Il la prit dans ses bras et elle ferma les yeux, se laissant aller à la chaleur de son corps, à sa barbe de trois jours qui lui grattait la joue. Puis elle recula. « Tu ferais mieux de partir », dit-elle.
Elle resta au lit en attendant qu’il appelle, ou qu’il revienne, mais il était parti sans protester. Ses pensées la ramenaient sans cesse vers Annie, qui semblait s’être libérée d’une manière qu’elle-même n’avait jamais soupçonnée. Qu’avait-elle dit pour redonner à la jeune fille ce sourire aussi radieux qu’étrange ? Au bout d’un moment, elle se mit à penser à Tug et à leur dîner au restaurant grec. Ce dont elle se souvenait, c’était l’histoire de son ami d’enfance qui sautait du haut des immeubles, grimpait aux arbres, se jetait des viaducs. Sur le coup, elle y avait vu l’histoire d’un personnage devant lequel on ne pouvait qu’être consterné, tant ses choix étaient incompréhensibles. Aujourd’hui, elle se rendait compte que Tug en faisait une tout autre interprétation. Pour lui, c’était une source d’émerveillement. Un prodige.

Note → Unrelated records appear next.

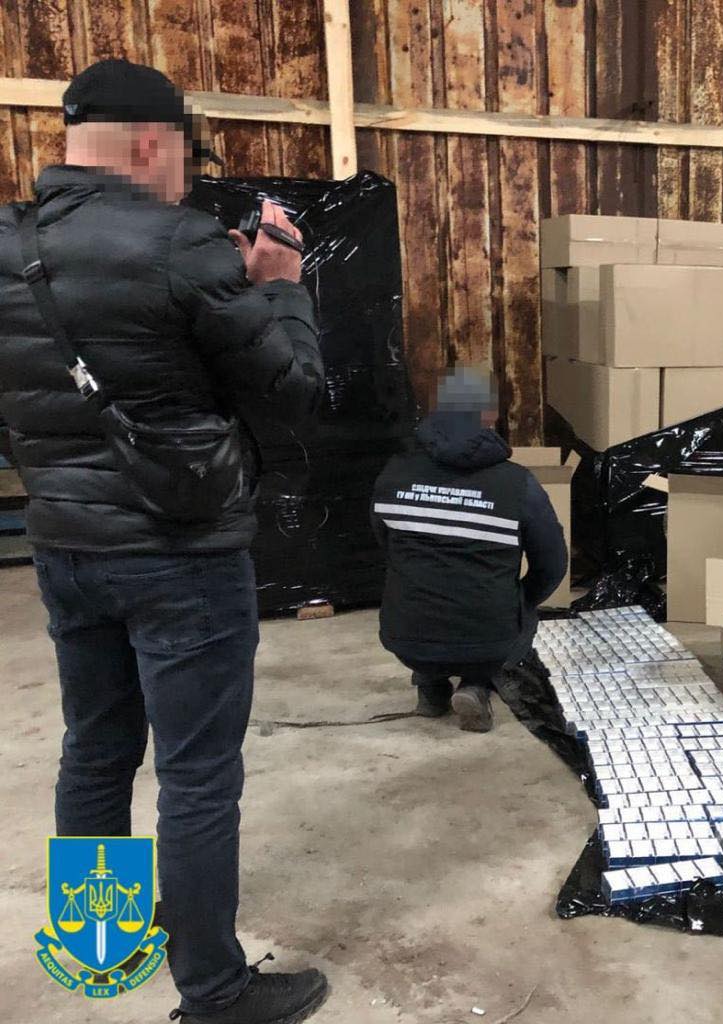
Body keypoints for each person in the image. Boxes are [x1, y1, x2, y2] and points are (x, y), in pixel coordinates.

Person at [0, 60, 329, 1023]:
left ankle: (98, 948)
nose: (187, 179)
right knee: (196, 774)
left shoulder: (10, 243)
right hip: (181, 554)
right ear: (153, 143)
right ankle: (215, 991)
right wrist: (279, 285)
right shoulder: (181, 243)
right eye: (187, 157)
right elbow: (294, 392)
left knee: (96, 749)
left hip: (65, 546)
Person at [371, 367, 569, 732]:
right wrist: (520, 600)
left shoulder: (393, 474)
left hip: (405, 637)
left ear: (435, 409)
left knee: (424, 586)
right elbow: (553, 564)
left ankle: (430, 688)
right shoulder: (517, 484)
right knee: (515, 617)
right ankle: (476, 685)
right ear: (490, 415)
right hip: (489, 639)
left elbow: (386, 545)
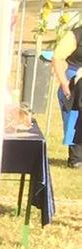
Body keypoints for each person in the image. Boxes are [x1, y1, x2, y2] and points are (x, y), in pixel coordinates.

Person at [54, 21, 82, 167]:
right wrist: (64, 83)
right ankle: (76, 159)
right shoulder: (75, 35)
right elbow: (57, 57)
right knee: (74, 119)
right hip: (75, 81)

Il eut beau revenir à 5 heures du matin, s’excuser, se glisser sous les draps et promettre de tout lui raconter, elle comprit que cet ami d’enfance, Tug ne le méprisait pas, qu’il lui enviait le peu de cas qu’il faisait de la vie. S’il avait pu rejoindre son ami, pensa-t-elle, il l’aurait fait. Il aurait voulu être celui qui sautait dans les airs sans se soucier de savoir s’il atterrirait vivant ou mort.

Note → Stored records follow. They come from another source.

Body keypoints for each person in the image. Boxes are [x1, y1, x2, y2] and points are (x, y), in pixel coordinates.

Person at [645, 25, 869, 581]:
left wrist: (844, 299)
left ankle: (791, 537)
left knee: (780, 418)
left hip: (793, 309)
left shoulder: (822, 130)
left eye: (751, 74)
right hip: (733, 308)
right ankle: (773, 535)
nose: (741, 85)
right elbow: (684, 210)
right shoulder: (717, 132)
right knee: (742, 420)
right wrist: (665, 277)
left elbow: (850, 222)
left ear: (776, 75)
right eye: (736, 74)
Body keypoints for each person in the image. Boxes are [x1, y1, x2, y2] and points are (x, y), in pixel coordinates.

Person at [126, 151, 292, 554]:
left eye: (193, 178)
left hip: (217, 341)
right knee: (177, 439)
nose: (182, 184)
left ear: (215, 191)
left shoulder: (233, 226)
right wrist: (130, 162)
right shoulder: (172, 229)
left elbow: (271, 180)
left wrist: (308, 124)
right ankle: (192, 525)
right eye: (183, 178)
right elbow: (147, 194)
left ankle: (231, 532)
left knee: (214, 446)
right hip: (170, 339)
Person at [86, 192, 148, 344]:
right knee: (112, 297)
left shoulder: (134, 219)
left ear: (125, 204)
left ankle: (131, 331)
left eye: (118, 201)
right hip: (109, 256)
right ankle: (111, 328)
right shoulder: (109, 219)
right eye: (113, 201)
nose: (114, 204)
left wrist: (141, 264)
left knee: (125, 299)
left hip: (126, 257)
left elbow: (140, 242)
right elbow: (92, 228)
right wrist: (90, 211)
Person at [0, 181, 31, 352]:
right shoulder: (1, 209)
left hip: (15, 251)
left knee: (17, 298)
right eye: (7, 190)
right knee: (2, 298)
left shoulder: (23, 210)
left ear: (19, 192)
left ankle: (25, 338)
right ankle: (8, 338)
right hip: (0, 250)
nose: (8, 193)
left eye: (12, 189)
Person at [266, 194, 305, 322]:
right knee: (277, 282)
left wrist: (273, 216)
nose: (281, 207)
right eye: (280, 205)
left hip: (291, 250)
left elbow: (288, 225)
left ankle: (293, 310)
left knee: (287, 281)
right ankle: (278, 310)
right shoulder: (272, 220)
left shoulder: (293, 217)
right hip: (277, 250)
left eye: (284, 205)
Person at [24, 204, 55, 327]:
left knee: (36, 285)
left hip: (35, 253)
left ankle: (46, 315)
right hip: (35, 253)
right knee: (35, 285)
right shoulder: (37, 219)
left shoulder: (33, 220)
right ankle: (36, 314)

Le lendemain soir, après qu’elle fut rentrée du travail, Tug servit deux grands verres de vin et commença à parler. Il parla jusqu’à minuit, sans s’arrêter, sauf pour les resservir et ouvrir des bouteilles. Visiblement, il lui fallait du vin pour continuer : hormis cela, il n’eut besoin d’aucun encouragement de la part de Grace, d’aucun murmure d’attention. Elle resta assise et écouta.